Nennen Sie alle großen Themen, mit denen sich Refugio laut dem nachstehenden Text seit der Gründung beschäftigt hat.

══ VORLIEGENDER TEXT ══

Wir haben uns seit der Gründung von Refugio im Jahr 1989 mit vier großen Themen beschäftigt: Flucht, Folter, Trauma und Gesundheitsversorgung für nach Bremen geflüchtete Menschen.

Seit dem Beginn unserer Aktivitäten haben sich die Rahmenbedingungen im Asyl- und Aufenthaltsrecht enorm verändert. Die größte Problematik jedoch, dass Asylsuchende in der Anhörung die Glaubwürdigkeit ihrer Asylgründe untermauern müssen, ist dieselbe geblieben. Zumeist müssen sie das Erlebte konkret, detailreich, ohne Lücken und im richtigen raumzeitlichen Kontext schildern – mitsamt den Gefühlen, Sorgen und Ängsten. Das heißt, sie müssen über genau die Erfahrungen sprechen, die sie am liebsten für immer vergessen würden. Dies verläuft vielfach ohne systematische oder ausreichende Vorbereitung dieser Anhörung. Hinzu kommt, dass die Identifizierung besonders Schutzbedürftiger (Früherkennung) behördlicherseits noch lückenhaft ist und so die durch die EU-Aufnahmerichtlinie gewährten Schutzmechanismen nicht in Anspruch genommen werden können.
Schließlich war und bleibt Geflüchteten der Zugang zum Regelsystem nur eingeschränkt möglich, da niedergelassene Psychotherapeut:innen ihre Behandlungen in den ersten drei Jahren nicht abrechnen können. Grundlage dafür ist das Asylbewerberleistungsgesetz.

═══
══ ERFASSTE DATEN ══

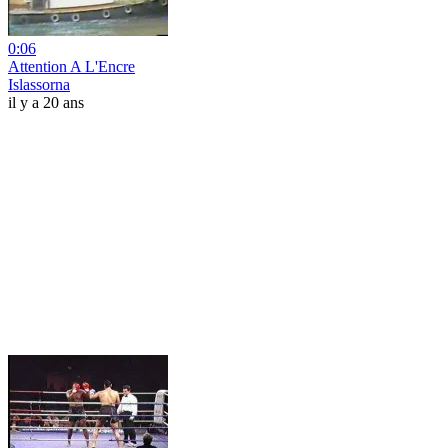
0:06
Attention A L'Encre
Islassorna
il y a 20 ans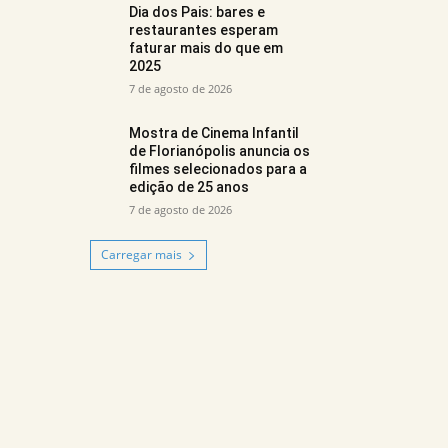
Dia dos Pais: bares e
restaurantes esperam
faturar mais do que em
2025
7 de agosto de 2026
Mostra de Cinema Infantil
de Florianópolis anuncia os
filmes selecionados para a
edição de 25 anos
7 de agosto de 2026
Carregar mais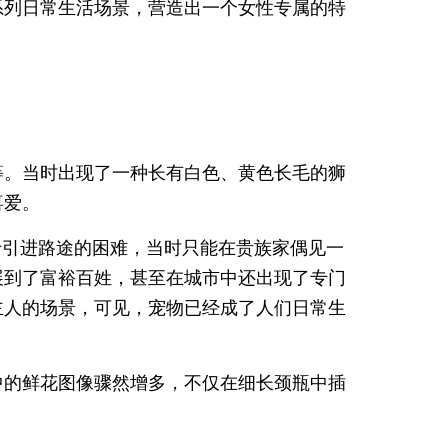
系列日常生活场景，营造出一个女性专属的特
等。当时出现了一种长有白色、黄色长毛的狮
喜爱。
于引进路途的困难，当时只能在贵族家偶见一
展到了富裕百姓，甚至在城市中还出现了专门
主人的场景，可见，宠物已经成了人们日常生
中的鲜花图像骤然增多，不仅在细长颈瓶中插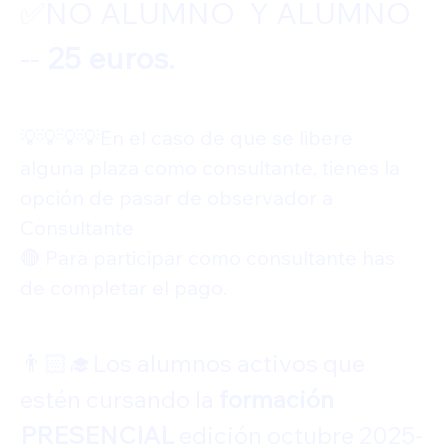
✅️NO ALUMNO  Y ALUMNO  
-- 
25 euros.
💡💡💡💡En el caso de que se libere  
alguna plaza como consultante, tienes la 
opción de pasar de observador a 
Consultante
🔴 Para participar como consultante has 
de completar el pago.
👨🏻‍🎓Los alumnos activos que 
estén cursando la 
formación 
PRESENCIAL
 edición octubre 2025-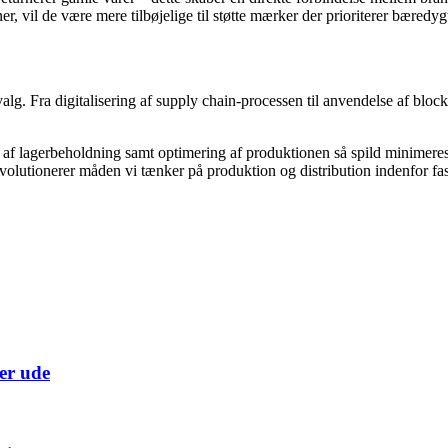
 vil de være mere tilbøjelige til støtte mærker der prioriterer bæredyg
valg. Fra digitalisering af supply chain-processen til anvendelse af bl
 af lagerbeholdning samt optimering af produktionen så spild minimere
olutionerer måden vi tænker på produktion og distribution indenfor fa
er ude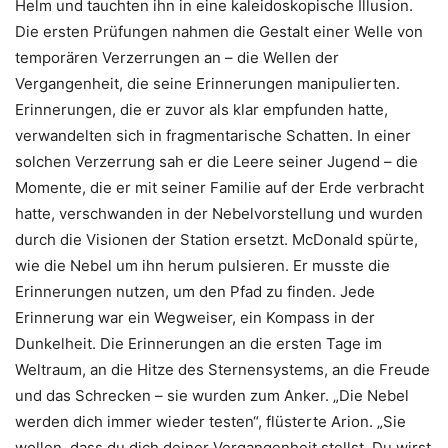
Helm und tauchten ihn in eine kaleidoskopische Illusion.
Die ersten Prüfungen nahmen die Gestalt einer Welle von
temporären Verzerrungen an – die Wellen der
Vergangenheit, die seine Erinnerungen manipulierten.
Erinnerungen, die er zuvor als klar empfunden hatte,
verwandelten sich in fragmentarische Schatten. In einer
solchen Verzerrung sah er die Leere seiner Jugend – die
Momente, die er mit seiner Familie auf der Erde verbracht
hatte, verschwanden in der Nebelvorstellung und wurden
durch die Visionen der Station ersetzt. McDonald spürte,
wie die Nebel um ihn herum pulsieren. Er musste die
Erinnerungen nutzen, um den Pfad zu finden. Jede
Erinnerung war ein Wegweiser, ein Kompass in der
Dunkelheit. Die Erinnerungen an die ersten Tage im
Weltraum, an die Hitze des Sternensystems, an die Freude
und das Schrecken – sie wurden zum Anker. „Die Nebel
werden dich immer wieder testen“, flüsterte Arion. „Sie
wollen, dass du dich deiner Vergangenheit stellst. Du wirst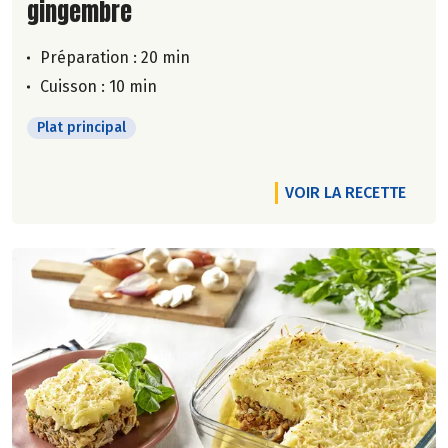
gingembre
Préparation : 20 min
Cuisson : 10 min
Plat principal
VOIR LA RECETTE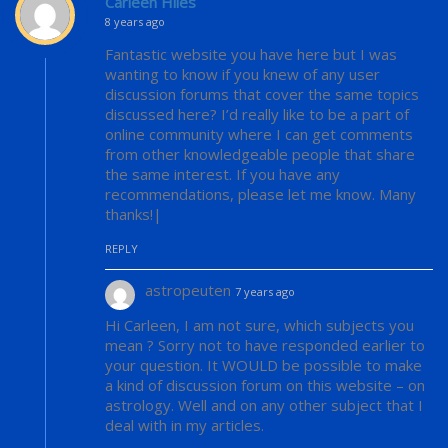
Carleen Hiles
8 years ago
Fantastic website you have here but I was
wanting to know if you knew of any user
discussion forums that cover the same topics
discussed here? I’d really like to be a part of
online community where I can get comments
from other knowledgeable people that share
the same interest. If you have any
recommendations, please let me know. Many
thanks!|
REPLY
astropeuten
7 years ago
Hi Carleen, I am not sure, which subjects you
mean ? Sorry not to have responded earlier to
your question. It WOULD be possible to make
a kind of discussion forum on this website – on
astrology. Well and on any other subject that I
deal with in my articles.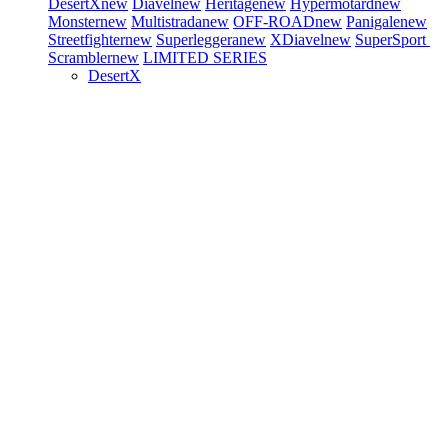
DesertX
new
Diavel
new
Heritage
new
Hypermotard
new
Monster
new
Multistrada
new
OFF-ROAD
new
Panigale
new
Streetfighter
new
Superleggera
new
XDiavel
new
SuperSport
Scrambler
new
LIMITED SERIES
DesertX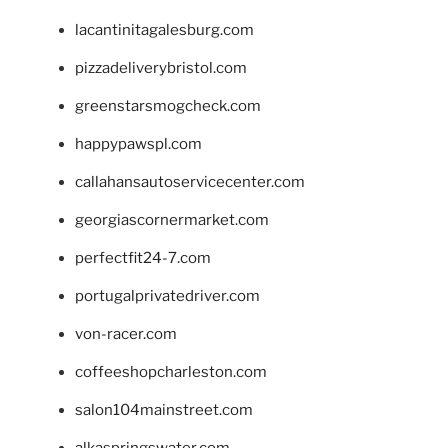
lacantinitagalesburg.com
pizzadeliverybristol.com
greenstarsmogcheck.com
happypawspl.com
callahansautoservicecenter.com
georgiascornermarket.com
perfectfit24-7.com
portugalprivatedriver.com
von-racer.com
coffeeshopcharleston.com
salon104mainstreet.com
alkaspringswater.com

═══
══ ERFASSTE DATEN ══

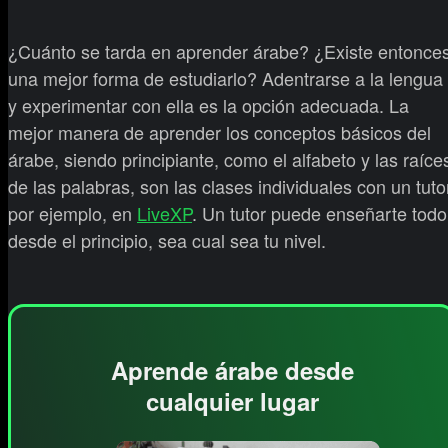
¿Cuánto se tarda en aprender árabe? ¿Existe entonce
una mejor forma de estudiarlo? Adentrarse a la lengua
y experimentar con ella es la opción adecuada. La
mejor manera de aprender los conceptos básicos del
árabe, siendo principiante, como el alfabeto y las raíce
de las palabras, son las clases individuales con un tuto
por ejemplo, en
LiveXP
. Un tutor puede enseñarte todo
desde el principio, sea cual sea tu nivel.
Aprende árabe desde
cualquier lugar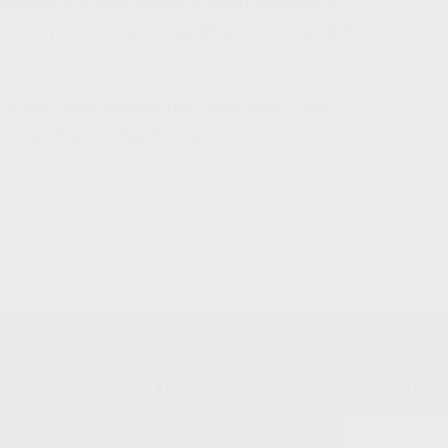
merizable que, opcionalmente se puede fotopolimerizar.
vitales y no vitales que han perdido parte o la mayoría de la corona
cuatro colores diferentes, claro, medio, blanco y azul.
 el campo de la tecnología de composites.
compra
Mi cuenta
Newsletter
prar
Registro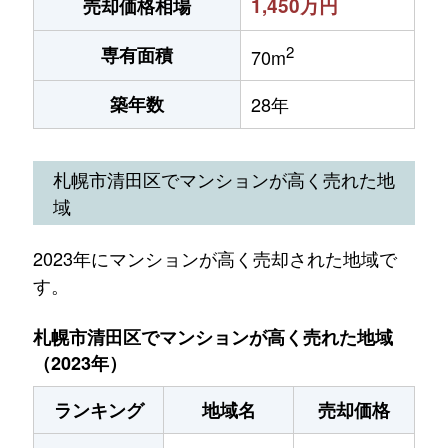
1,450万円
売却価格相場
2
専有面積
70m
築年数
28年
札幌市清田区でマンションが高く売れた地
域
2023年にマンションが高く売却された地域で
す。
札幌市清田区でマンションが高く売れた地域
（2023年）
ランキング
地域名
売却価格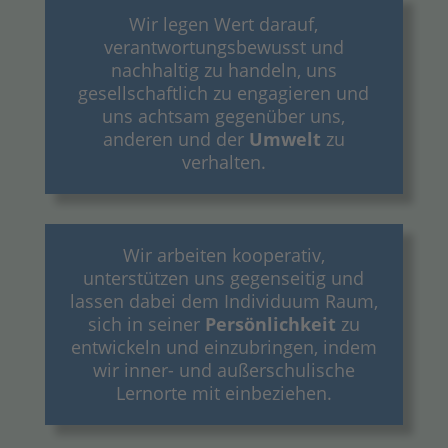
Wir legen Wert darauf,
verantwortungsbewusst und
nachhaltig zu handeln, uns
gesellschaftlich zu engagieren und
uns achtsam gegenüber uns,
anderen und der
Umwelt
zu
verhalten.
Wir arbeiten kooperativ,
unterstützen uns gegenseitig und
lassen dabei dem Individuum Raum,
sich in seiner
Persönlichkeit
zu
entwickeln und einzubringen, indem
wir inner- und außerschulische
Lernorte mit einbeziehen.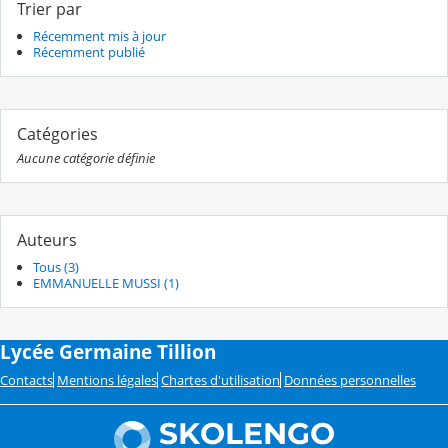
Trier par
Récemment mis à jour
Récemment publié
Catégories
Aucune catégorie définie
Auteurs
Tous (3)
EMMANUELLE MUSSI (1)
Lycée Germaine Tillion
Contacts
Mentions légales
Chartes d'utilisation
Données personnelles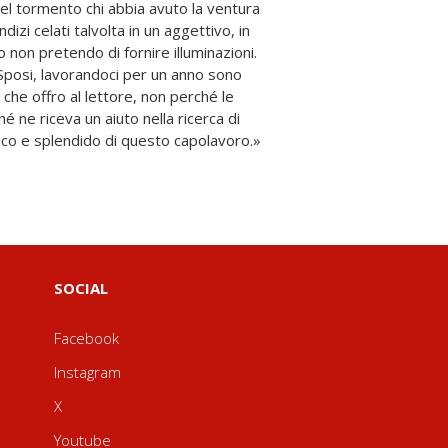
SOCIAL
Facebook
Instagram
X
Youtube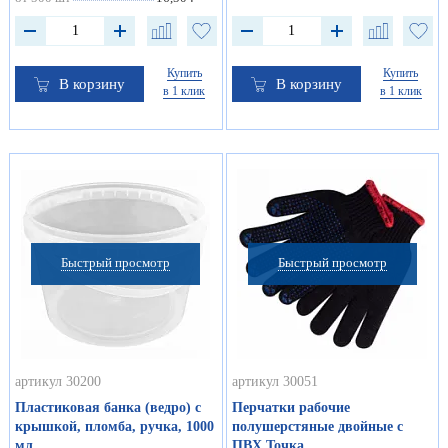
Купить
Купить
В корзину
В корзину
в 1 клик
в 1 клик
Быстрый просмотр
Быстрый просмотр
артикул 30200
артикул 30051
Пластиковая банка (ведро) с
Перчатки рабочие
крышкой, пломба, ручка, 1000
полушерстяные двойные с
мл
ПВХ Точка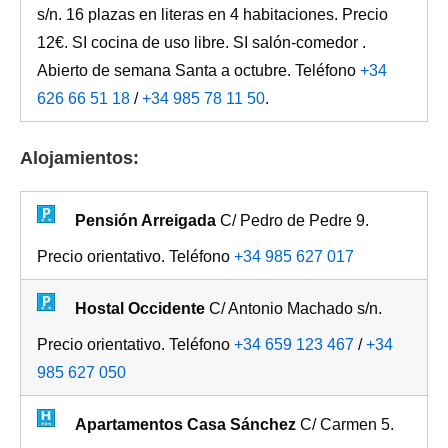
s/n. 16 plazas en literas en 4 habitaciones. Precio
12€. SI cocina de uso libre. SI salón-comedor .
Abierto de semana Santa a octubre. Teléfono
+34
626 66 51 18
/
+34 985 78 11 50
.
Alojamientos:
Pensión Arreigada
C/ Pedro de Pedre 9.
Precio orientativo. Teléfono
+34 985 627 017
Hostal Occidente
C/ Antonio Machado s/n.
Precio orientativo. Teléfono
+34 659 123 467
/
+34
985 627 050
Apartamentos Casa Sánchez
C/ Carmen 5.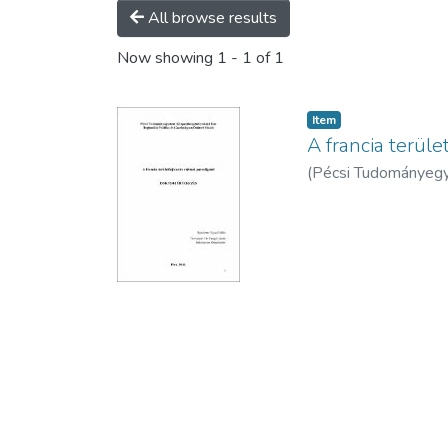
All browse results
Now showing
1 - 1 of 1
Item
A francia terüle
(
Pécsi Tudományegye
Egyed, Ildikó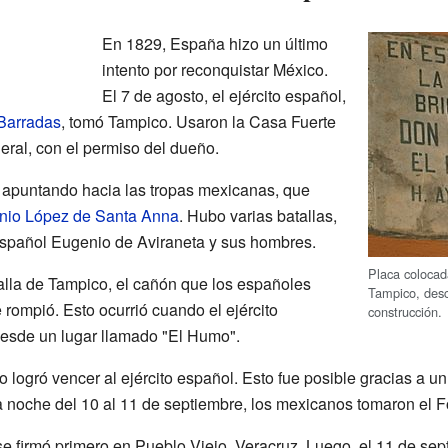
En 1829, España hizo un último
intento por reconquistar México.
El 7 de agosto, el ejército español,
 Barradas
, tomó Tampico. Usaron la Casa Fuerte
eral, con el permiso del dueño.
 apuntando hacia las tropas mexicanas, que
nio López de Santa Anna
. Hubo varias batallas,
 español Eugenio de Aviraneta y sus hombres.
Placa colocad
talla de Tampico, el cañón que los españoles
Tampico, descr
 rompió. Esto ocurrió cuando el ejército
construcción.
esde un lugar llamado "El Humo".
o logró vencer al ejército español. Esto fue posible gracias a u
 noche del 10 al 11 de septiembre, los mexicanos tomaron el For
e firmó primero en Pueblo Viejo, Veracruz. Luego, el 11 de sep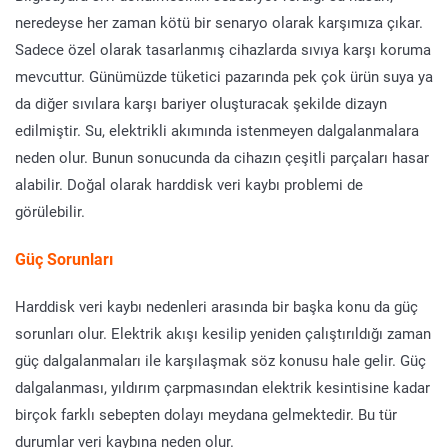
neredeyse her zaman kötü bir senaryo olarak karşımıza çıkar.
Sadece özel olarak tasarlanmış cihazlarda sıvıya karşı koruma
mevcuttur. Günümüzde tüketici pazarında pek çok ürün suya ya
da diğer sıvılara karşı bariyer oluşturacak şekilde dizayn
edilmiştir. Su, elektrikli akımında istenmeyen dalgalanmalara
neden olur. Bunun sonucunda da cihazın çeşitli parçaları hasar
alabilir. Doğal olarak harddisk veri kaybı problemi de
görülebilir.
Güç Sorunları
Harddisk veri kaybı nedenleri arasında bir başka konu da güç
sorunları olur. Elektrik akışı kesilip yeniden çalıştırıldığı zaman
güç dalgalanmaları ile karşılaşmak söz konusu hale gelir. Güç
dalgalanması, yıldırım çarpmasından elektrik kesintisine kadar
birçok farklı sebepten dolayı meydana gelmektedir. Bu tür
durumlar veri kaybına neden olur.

═══

# LÖSUNG:
- Flucht
- Folter
- Trauma
- Gesundheitsversorgung für nach Bremen geflüchtete Menschen